- [WORK REQUEST]: Your response should reproduce every line of the entries that contains the word "Pagados".

- [DATA FOR PROCESSING]:
++++++++++
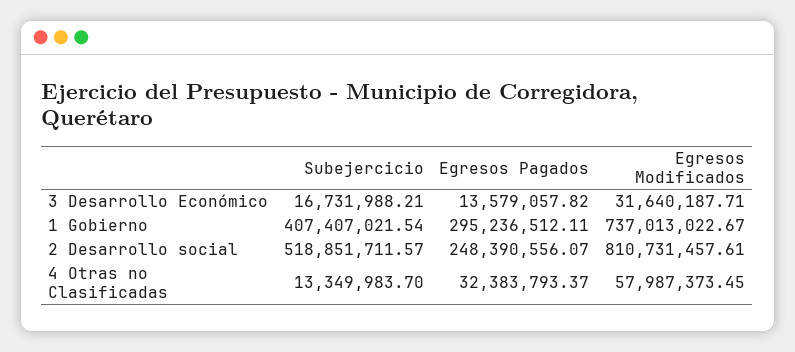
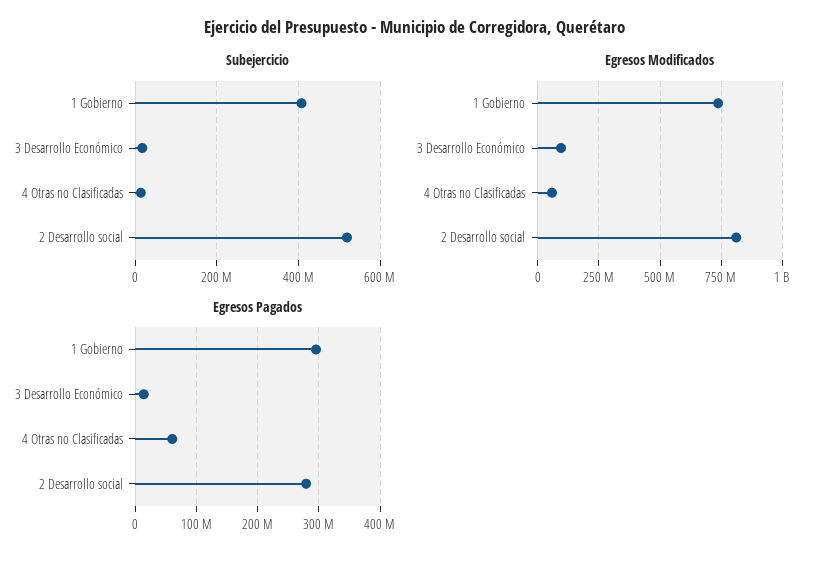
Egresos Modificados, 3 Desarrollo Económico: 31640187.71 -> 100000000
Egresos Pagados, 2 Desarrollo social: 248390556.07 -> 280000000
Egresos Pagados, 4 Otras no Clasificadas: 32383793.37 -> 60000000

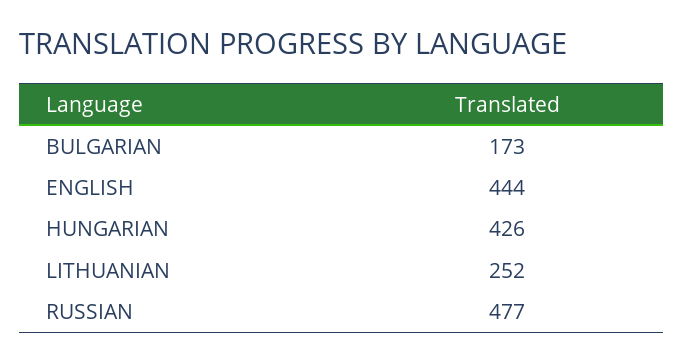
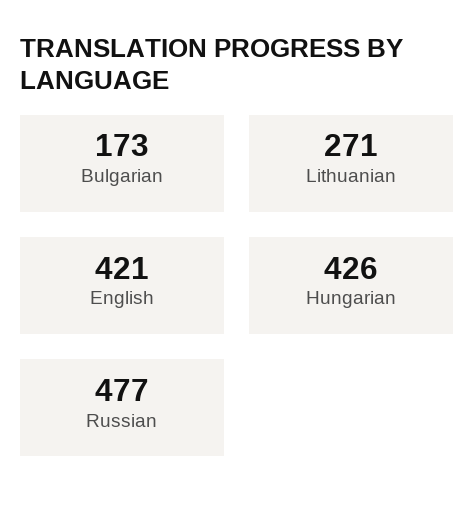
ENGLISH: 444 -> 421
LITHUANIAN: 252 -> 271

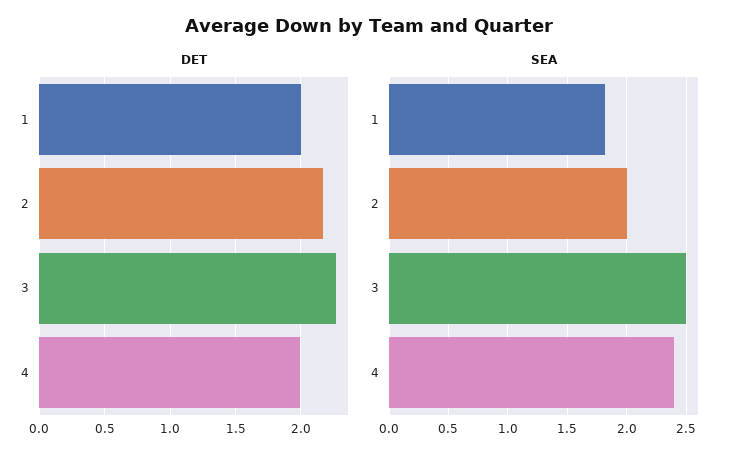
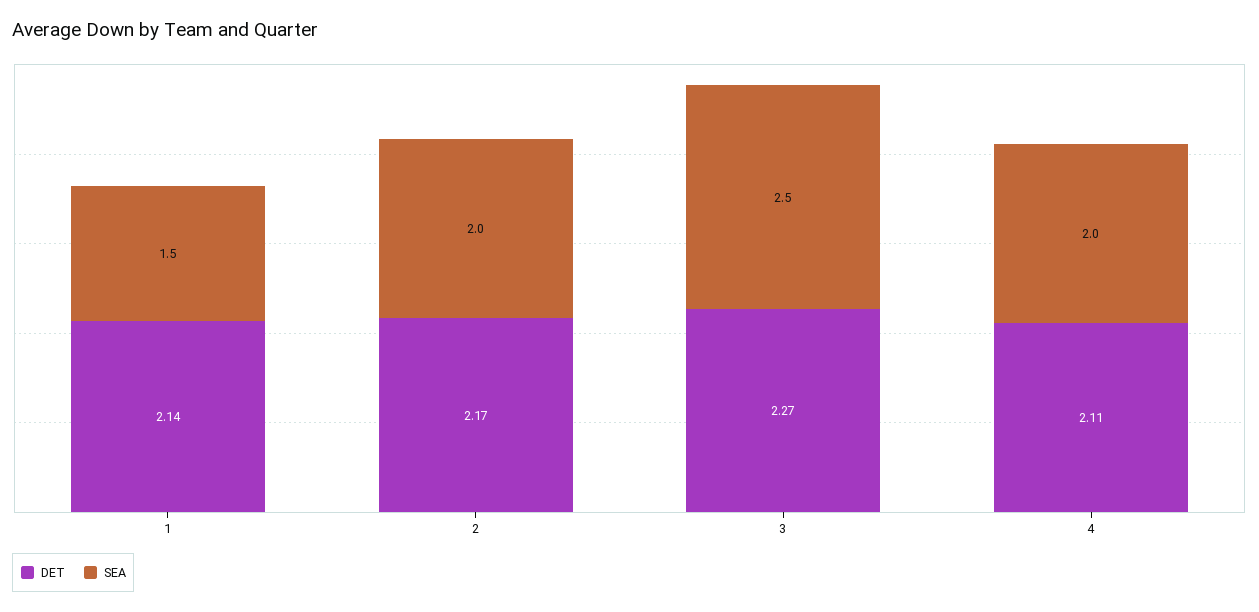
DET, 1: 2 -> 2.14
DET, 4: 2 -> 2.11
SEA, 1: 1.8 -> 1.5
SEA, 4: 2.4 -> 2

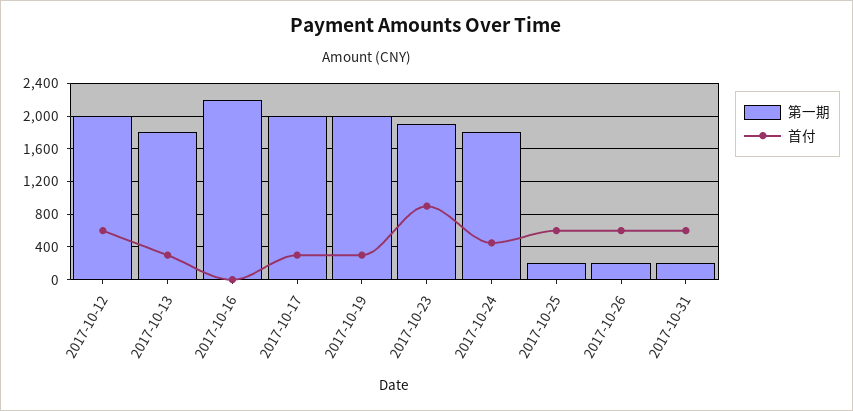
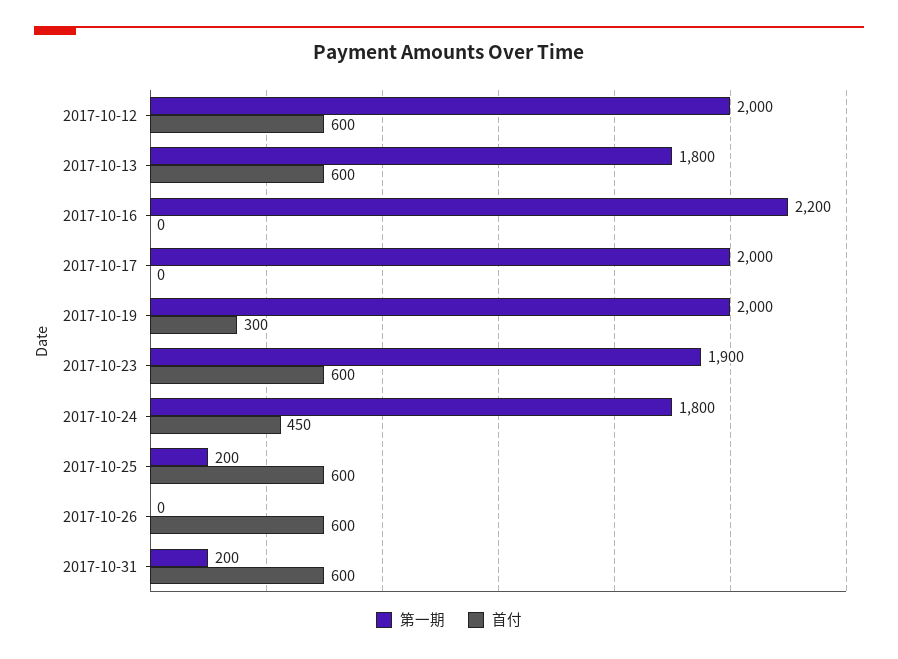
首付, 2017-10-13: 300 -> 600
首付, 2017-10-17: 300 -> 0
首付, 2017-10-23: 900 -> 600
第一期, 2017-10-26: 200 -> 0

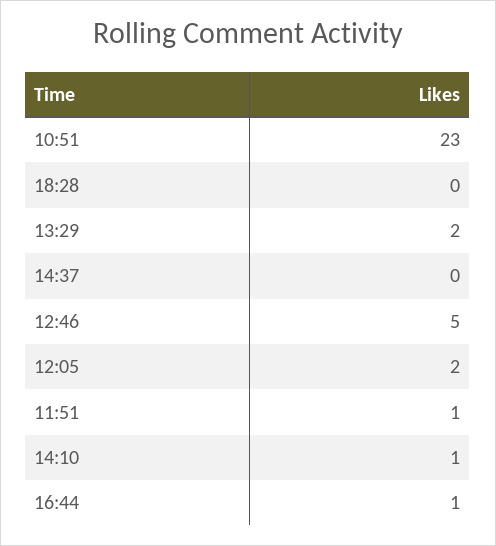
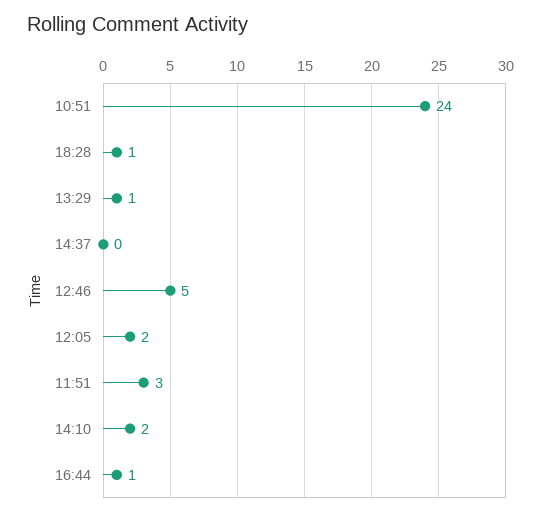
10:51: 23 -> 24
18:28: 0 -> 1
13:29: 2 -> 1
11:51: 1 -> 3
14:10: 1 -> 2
++++++++++
- [REPLY TO THE TASK]:
Egresos Pagados, 2 Desarrollo social: 248390556.07 -> 280000000
Egresos Pagados, 4 Otras no Clasificadas: 32383793.37 -> 60000000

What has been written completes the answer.